Exercise aim: In the entries below, find the line with "left hip: (644, 215)" and the line with "left shoulder: (28, 196)". Return those two lines and all lines between them, exactly.

Source records

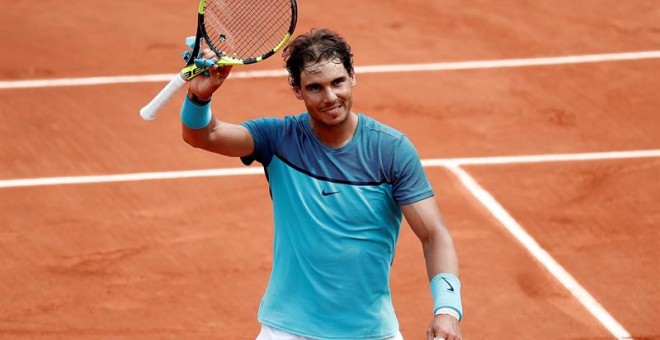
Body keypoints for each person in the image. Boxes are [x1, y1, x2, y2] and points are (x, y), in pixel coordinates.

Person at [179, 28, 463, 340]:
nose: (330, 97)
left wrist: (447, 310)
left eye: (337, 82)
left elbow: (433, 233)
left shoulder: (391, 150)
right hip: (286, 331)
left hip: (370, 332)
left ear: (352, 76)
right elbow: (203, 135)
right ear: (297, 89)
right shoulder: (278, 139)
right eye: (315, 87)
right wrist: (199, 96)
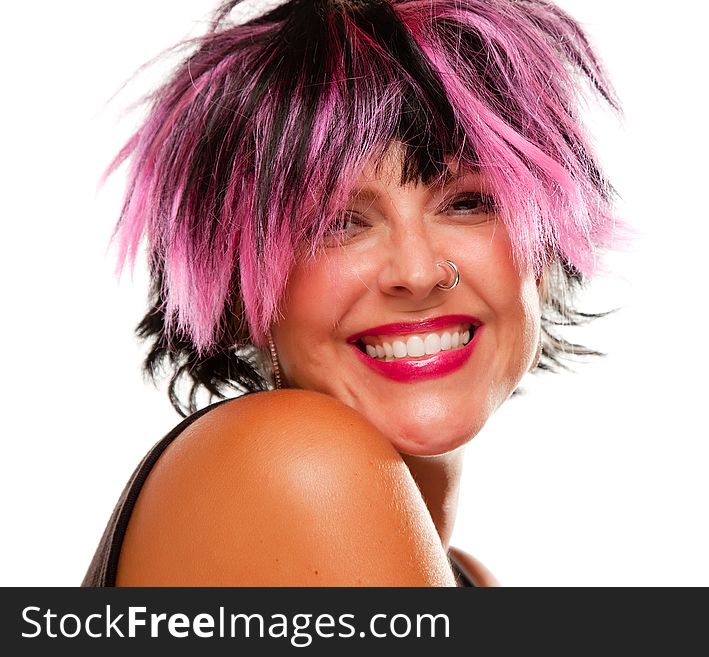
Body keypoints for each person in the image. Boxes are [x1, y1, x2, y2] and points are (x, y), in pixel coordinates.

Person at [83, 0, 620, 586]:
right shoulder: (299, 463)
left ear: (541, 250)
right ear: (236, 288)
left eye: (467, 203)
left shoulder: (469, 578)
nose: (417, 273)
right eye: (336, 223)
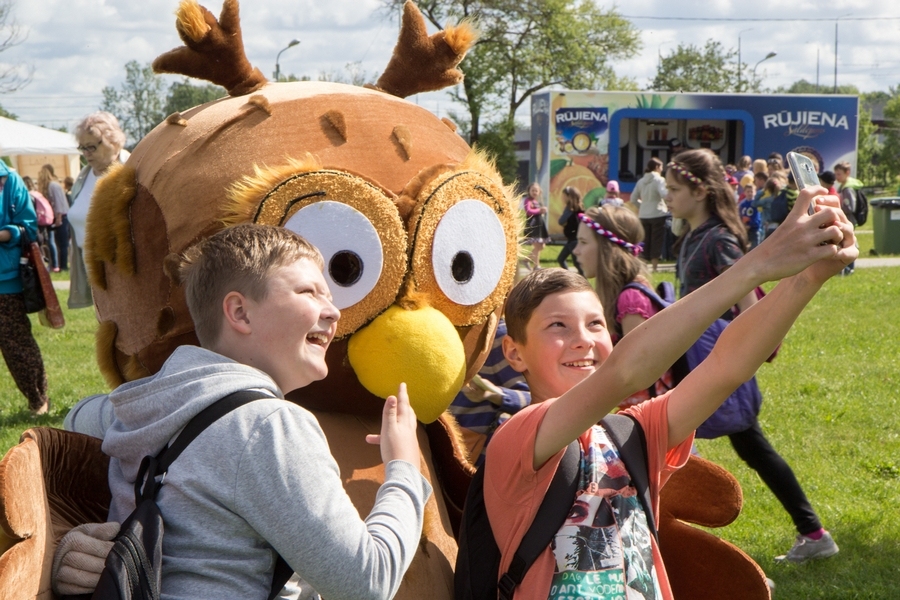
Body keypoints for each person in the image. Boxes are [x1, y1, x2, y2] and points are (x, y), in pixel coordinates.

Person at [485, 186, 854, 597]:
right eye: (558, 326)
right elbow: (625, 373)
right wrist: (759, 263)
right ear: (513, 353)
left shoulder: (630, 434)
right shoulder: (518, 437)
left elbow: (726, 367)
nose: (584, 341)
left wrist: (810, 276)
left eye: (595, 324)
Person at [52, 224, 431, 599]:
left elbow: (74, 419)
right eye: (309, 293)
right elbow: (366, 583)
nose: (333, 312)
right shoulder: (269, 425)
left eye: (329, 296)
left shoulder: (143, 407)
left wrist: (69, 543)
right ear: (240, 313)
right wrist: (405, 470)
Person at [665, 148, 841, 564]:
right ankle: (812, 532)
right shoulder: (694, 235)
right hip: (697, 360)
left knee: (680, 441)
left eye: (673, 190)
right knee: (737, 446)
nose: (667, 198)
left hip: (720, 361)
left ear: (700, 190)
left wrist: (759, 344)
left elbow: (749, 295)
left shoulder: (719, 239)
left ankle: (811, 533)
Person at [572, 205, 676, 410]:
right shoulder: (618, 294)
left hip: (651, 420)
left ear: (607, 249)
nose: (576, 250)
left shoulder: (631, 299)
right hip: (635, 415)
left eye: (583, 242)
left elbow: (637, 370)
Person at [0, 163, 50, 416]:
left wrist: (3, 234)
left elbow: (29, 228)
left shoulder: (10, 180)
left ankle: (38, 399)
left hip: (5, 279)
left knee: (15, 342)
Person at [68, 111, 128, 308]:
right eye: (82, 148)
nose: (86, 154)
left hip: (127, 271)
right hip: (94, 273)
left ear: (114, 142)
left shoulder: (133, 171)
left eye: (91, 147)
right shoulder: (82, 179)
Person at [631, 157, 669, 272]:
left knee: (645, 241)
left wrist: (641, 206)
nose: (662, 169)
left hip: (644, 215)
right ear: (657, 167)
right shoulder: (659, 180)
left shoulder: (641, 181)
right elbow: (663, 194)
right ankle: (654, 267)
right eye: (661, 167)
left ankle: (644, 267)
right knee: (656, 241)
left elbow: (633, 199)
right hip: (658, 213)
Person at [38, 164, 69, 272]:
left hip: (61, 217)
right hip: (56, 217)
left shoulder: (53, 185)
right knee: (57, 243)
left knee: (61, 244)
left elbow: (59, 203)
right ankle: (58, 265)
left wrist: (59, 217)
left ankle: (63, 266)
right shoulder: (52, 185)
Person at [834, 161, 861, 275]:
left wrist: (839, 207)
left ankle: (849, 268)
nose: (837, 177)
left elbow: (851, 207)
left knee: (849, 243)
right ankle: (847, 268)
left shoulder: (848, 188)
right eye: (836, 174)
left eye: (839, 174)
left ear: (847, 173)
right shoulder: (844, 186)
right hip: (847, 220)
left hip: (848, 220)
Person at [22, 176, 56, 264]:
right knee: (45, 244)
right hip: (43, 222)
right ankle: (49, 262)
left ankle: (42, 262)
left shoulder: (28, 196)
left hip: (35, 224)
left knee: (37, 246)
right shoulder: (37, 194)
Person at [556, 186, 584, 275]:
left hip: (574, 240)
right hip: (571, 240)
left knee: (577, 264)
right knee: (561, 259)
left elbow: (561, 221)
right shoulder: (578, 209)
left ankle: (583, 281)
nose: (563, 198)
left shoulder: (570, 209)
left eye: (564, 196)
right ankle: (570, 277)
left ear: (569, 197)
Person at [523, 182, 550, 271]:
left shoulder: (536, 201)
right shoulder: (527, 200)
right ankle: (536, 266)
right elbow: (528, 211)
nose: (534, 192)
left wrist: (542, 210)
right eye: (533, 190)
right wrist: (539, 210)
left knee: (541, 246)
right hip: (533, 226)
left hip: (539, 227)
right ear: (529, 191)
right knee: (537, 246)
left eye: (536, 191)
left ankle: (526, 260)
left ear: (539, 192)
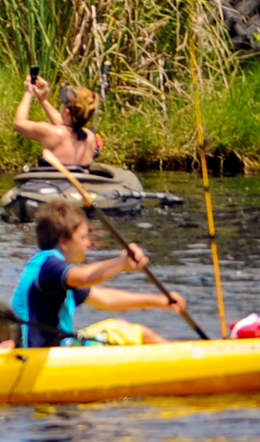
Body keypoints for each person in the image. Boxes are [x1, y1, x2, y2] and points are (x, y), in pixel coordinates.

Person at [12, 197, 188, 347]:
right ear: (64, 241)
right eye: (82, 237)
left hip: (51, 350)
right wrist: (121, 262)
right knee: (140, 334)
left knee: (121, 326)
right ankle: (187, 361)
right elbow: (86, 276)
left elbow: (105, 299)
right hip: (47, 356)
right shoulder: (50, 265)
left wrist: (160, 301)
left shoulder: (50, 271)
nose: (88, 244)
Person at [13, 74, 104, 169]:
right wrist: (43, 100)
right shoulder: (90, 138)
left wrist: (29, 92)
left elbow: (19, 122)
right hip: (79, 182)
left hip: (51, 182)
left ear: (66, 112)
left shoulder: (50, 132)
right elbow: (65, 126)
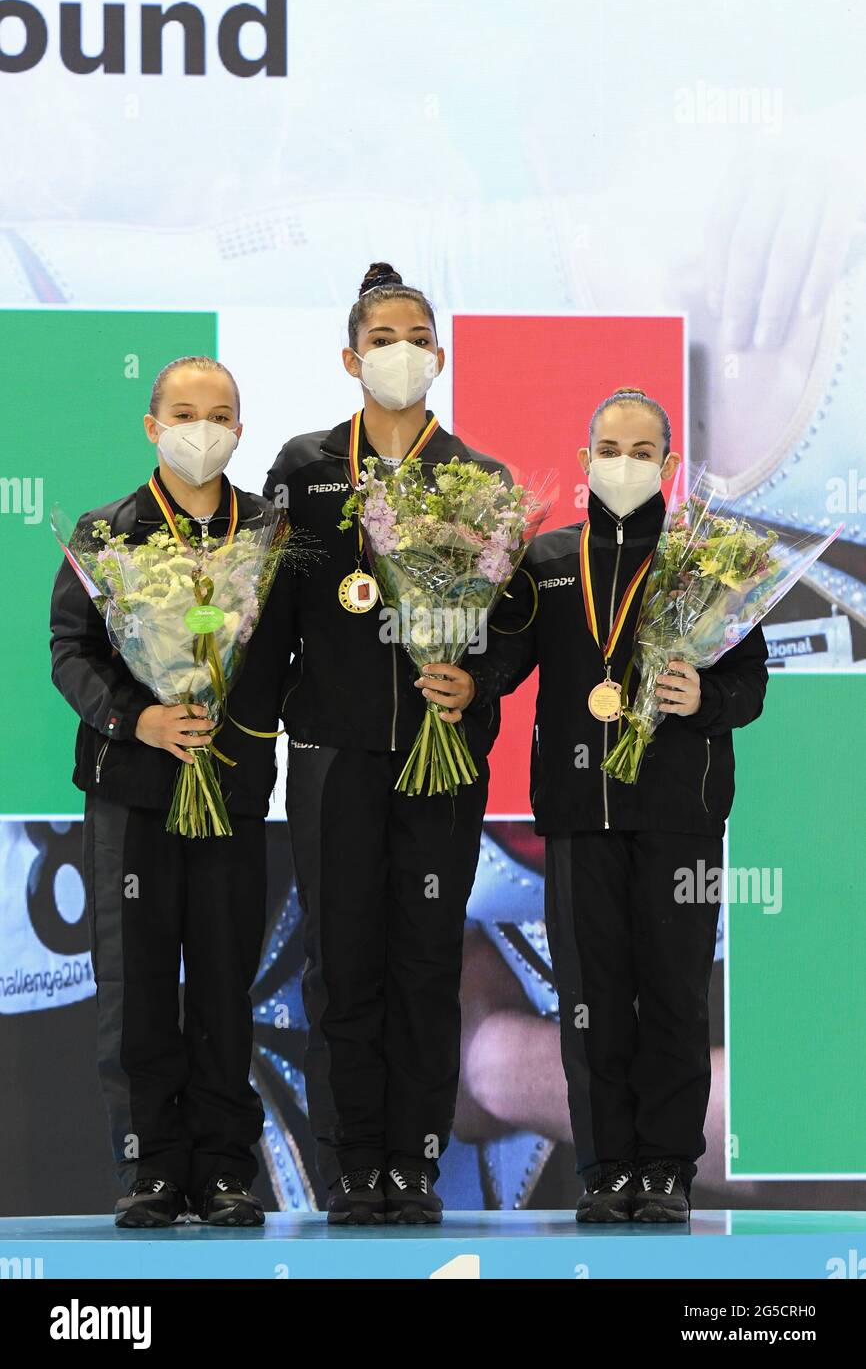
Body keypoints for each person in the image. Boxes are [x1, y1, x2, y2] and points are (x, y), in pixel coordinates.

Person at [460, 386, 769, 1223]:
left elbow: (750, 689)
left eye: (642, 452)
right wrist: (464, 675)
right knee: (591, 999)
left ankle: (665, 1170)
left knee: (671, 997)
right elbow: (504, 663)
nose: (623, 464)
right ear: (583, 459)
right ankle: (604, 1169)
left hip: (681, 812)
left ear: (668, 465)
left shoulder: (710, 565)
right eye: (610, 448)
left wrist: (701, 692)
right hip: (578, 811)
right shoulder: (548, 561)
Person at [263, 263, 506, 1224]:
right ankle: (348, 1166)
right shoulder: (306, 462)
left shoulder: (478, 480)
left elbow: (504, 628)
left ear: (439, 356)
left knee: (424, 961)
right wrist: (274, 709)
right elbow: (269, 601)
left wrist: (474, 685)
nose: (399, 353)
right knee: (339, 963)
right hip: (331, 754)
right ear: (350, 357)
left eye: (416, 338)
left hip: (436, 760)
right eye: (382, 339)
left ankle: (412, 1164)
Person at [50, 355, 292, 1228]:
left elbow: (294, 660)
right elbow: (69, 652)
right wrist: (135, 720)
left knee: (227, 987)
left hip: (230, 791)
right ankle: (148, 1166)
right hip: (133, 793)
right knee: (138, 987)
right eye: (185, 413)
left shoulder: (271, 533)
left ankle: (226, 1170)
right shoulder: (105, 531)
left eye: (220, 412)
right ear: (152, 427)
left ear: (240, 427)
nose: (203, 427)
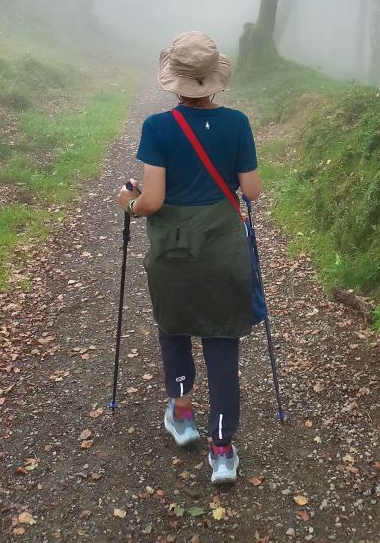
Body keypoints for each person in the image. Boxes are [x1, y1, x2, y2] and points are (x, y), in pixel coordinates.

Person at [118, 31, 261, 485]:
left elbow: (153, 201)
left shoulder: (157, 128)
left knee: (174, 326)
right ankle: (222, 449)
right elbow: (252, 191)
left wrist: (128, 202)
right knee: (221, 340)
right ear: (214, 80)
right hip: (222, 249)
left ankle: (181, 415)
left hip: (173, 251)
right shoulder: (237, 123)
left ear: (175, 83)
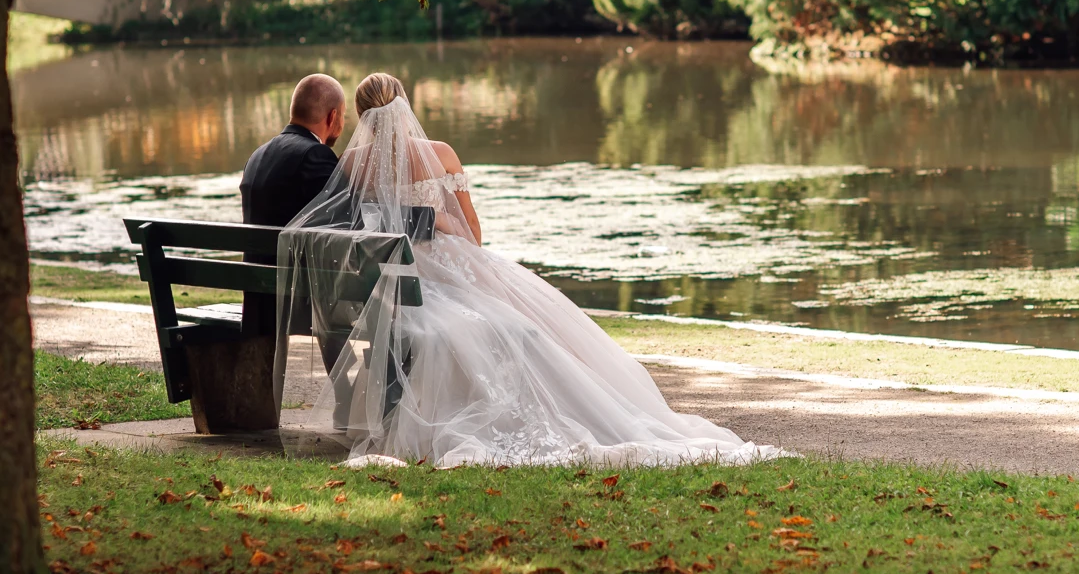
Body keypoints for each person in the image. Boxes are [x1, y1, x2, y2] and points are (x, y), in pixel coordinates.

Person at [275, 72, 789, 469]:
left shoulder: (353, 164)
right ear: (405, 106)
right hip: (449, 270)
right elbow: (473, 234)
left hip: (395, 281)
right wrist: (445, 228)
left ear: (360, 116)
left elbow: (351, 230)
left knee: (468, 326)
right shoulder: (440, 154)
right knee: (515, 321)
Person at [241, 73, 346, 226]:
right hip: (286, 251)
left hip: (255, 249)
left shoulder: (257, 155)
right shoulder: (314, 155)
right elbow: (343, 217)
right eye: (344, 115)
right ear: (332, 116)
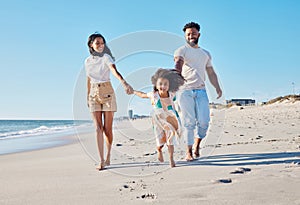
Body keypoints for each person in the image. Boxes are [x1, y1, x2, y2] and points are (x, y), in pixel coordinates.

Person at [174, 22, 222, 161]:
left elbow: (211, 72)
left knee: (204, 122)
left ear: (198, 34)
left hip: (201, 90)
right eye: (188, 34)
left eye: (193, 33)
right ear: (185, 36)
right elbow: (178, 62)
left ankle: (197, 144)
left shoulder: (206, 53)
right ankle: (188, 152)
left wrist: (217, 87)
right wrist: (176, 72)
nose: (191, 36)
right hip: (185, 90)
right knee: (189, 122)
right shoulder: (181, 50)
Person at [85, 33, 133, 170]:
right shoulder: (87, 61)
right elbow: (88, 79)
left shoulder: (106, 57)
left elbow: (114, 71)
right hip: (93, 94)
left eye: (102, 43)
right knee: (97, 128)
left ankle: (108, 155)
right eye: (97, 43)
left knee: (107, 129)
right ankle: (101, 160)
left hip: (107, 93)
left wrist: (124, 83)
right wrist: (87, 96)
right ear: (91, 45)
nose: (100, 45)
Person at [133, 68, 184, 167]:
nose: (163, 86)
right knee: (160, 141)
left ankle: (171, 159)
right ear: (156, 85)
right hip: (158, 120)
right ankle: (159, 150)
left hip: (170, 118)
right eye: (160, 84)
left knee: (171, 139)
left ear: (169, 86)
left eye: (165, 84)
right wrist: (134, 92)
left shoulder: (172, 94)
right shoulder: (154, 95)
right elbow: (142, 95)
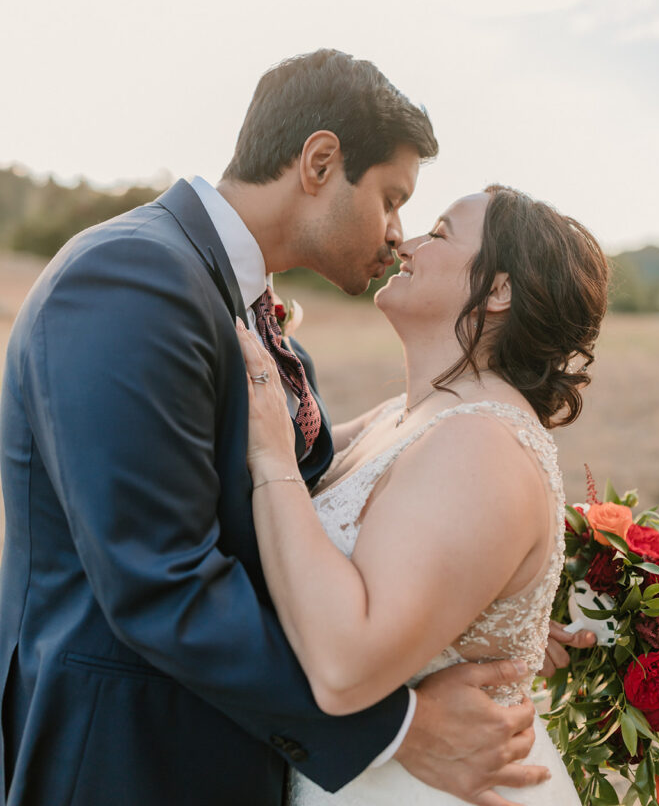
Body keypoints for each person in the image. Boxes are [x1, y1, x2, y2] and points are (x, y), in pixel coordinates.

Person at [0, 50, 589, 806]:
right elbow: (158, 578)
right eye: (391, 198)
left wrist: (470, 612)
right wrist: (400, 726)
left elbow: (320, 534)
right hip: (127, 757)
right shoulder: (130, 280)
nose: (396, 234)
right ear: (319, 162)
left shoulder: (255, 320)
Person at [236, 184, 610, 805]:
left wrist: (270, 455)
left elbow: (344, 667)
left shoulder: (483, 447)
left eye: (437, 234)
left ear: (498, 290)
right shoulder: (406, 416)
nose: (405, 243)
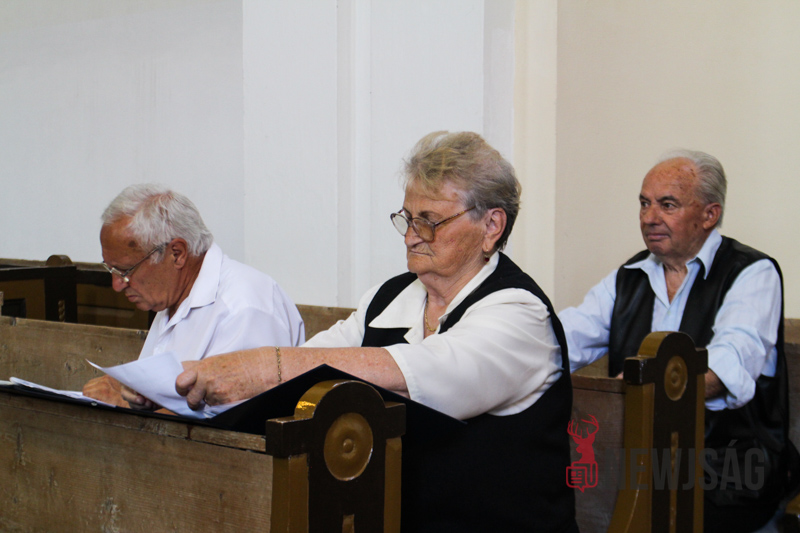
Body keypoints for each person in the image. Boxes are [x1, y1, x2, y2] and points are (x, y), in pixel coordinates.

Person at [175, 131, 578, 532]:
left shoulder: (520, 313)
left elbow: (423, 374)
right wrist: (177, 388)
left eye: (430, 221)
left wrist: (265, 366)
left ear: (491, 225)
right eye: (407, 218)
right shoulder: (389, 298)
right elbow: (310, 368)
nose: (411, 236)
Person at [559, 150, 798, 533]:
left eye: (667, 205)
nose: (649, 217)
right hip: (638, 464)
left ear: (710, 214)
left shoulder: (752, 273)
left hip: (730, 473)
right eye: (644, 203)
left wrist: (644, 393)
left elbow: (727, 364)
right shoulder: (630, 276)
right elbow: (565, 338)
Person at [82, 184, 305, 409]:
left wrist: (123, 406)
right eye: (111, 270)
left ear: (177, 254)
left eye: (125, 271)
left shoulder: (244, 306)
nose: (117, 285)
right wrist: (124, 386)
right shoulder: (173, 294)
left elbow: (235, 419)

Your response:
left hip: (644, 215)
right ear: (657, 167)
right shoulder: (659, 180)
left shoulder: (641, 181)
right elbow: (663, 194)
right ankle: (654, 267)
right eye: (661, 167)
left ankle: (644, 267)
right knee: (656, 241)
left elbow: (633, 199)
right hip: (658, 213)
Person at [38, 164, 69, 272]:
left hip: (61, 217)
right hip: (56, 217)
left shoulder: (53, 185)
right knee: (57, 243)
left knee: (61, 244)
left elbow: (59, 203)
right ankle: (58, 265)
left wrist: (59, 217)
left ankle: (63, 266)
right shoulder: (52, 185)
Person at [834, 161, 861, 275]:
left wrist: (839, 207)
left ankle: (849, 268)
nose: (837, 177)
left elbow: (851, 207)
left knee: (849, 243)
right ankle: (847, 268)
left shoulder: (848, 188)
right eye: (836, 174)
left eye: (839, 174)
left ear: (847, 173)
right shoulder: (844, 186)
right hip: (847, 220)
left hip: (848, 220)
Person at [22, 176, 56, 264]:
right knee: (45, 244)
right hip: (43, 222)
right ankle: (49, 262)
left ankle: (42, 262)
left shoulder: (28, 196)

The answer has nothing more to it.